The Tesoro Anacortes and Shell Puget Sound refineries at March Point near Anacortes together employ hundreds of full-time staff as well as hundreds of contractors.
Tesoro refinery environmental engineer Rebecca Spurling, who serves on the air agency's advisory council, said the refinery and the air agency have developed a mutual respect for one another.
"No one is perfect and no company is perfect. However, Tesoro is committed to continuous improvement, and I personally am also committed to improvement," Spurling said. "I think that is something that (Northwest Clean Air Agency) sees in our company."
She said between 2002 and 2015, Tesoro reduced emissions at the refinery by about 65 percent. The majority of the reduction was due to the equipment that releases the white steam cloud often visible above the refinery.
The equipment, called a scrubber, pulls sand-like particles and chemicals such as sulfur dioxide out before the remaining gas, which is primarily water vapor, is released, Spurling said. The scrubber was installed in 2005 to meet new regulations enforced by the Northwest Clean Air Agency.
A job not finished
While much has changed for state and regional air quality during the past 50 years, protecting the region's clean air remains important.
Skagit County Environmental Health Specialist Polly Dubbel, who is on the Northwest Clean Air Agency advisory council, said Skagit County tends to have good air quality because it remains largely rural, has good air circulation, and has been regulated under the Clean Air Act since 1967.
"We've come a long way since then and have cleaned up our air a lot because the biggest industrial emitters now are under a lot of requirements," Dubbel said.
She said the Northwest Clean Air Agency's work is imperative to maintaining the area's clean air. Clean air is important because pollution such as wood smoke or diesel emissions can impact community members with lung and heart conditions, from asthma to cardiovascular disease.

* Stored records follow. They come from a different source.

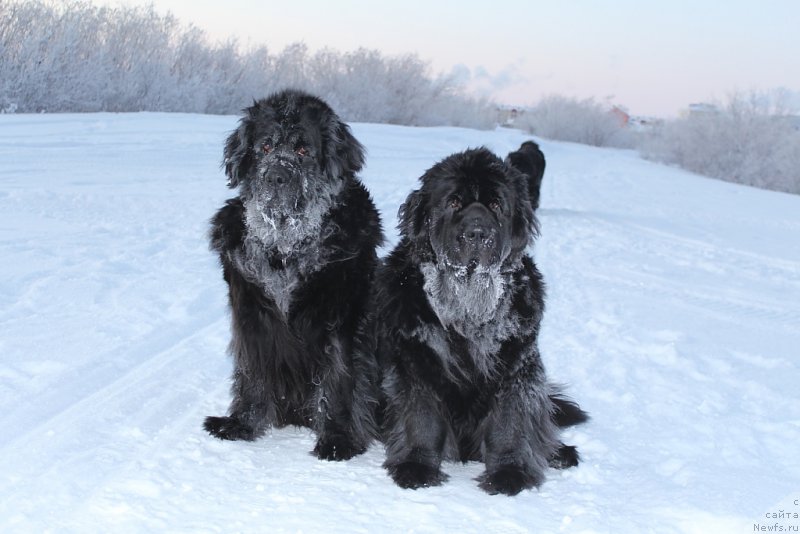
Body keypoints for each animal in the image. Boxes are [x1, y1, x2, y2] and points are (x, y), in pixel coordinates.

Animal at [205, 90, 382, 462]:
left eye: (303, 151)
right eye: (265, 147)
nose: (276, 176)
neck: (285, 250)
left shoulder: (341, 320)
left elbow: (339, 379)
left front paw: (338, 438)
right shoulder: (251, 315)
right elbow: (251, 372)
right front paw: (241, 423)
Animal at [372, 144, 584, 496]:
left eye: (496, 205)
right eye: (453, 202)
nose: (477, 233)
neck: (466, 313)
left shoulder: (518, 365)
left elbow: (511, 422)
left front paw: (510, 473)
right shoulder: (415, 361)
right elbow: (421, 418)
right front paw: (416, 467)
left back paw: (559, 453)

"Air quality can have an immediate impact ... It can send more people to the ER, it can keep kids home from school," Dubbel said.
Lindquist also said it's important to continue enforcing Clean Air Act regulations to ensure the region's air remains clean.
"We don't want to take a step backwards," he said.
Dubbel and the Northwest Clean Air Agency's Buford said in addition to businesses that are regulated, community members also play a role in protecting air quality.
It's important to be aware of burn bans, for example, because burning while the air is stagnant can create dangerous conditions for those who are sensitive to air pollution.
Knowing the rules about building demolition is also important in order to prevent releases of asbestos, which can damage the lungs and cause cancer. Asbestos is found in many old building materials.